I give this sentence of 100 chars, and I want to generate another 100 chars. How to do it? By shifting. I have my seed sequence, and i predict the next, then, i shift, filling with the made prediction.


In [12]:
in_onehot = np.zeros([1, seq_lenght, len(vocabulary)])
for t_idx, c in enumerate(seed_sequence):
    in_onehot[:, t_idx, ctoi[c]] = 1
    
generated_sentence = seed_sentence

for i in range(generation_len):
    preds = model.predict(in_onehot)[0]
    next_char = np.argmax(preds, -1)
    next_char_onehot = np.zeros([1,1,len(vocabulary)])
    next_char_onehot[:, :, next_char] = 1
    in_oneout = np.concatenate([in_onehot, next_char_onehot], axis=1)
    in_onehot = in_oneout[:, 1:, :]
    generated_sequence += itoc[next_char]
    


To avoid to get stuck in the same generation: <br>
- In the naive idea, i have the same probability always, choosing the best one.
- Sometimes you are allowed to keep not the best, but the ones with a probaiblity over a threshold, and then i random samples in the remaining ones. You can do this with "temperature".  The higher the temperature, the higher the probability of having the network to generate no-senses: i am allowing to sample from almost all the vector. The lower, the most confident is the generation.

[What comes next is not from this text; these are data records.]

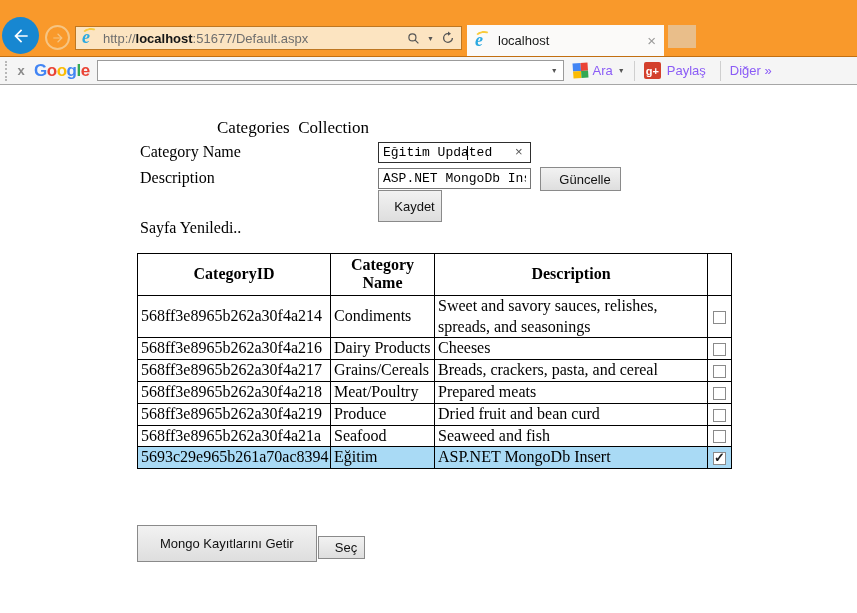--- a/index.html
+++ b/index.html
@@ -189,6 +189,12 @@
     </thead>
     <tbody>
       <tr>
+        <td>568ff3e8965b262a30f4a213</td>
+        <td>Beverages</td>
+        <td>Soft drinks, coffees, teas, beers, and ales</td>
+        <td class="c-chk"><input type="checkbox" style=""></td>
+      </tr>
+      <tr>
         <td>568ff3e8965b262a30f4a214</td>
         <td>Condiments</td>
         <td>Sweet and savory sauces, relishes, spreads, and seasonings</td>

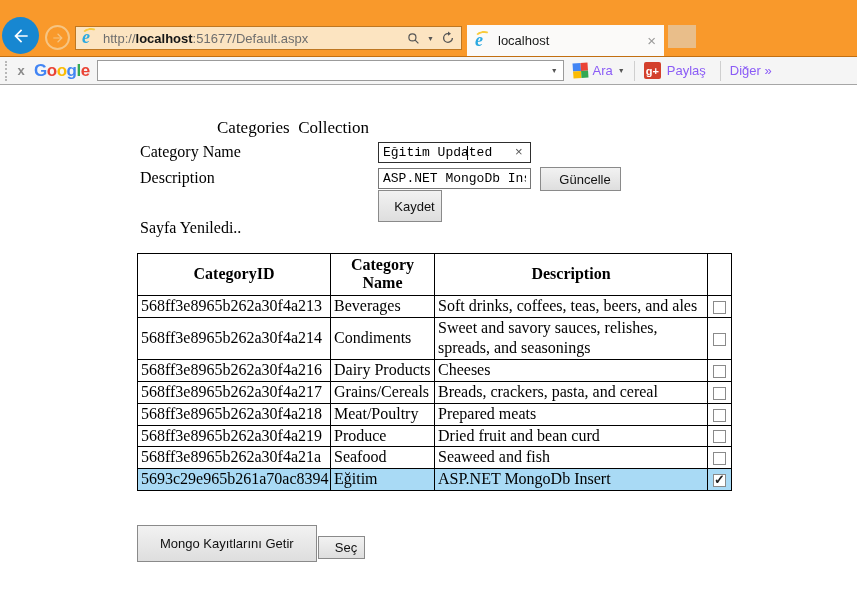--- a/index.html
+++ b/index.html
@@ -213,12 +213,6 @@
         <td class="c-chk"><input type="checkbox" style=""></td>
       </tr>
       <tr>
-        <td>568ff3e8965b262a30f4a218</td>
-        <td>Meat/Poultry</td>
-        <td>Prepared meats</td>
-        <td class="c-chk"><input type="checkbox" style=""></td>
-      </tr>
-      <tr>
         <td>568ff3e8965b262a30f4a219</td>
         <td>Produce</td>
         <td>Dried fruit and bean curd</td>

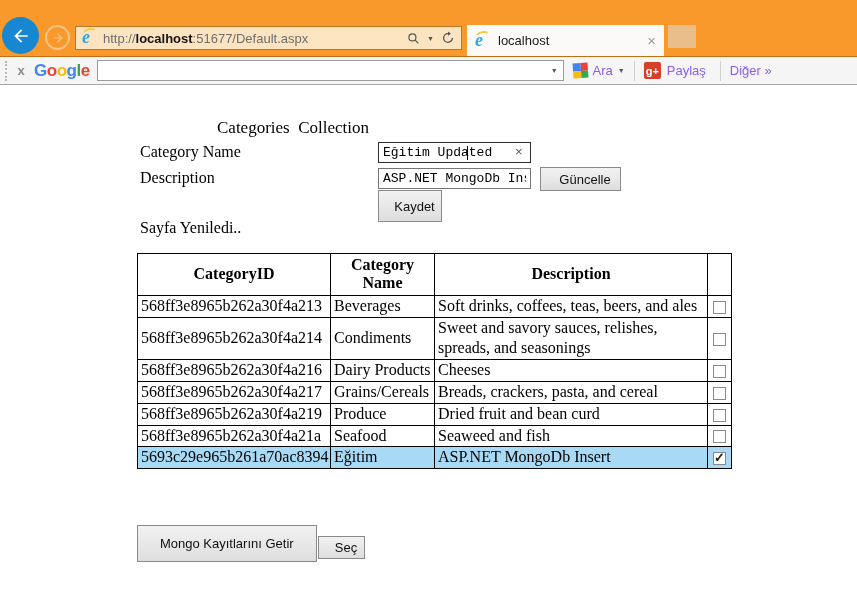--- a/index.html
+++ b/index.html
@@ -84,7 +84,7 @@
     border:1px solid #8a8a8a; background:#fff; position:relative; margin:0; vertical-align:middle; }
   .grid input[type="checkbox"]:checked::after { content:"✓"; position:absolute; left:0px; top:-3px;
     font-size:13px; font-weight:bold; color:#222; }
-  .btn-mongo { left:137px; top:440px; height:37px; padding:0 22px; }
+  .btn-mongo { left:137px; top:463px; height:23px; padding:0 0; }
   .btn-sec   { left:318px; top:451px; width:47px; height:23px; }
 </style>
 </head>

It is an hyper-parameter.

# Translation
Given a sentence, i want to encode it into an abstract information, and I want to use it to output the translation.
This can in done with S2S model, with an encoder and decoder.                        
I have a path that compress the information, and, I use the encoded information to decide and predict the translations.                                                                                     
It is very similar to what we have done with chars, but we have to use some kind of embeddings, since we want to capture the semantics in our sentence: one hot encoding does not allow this.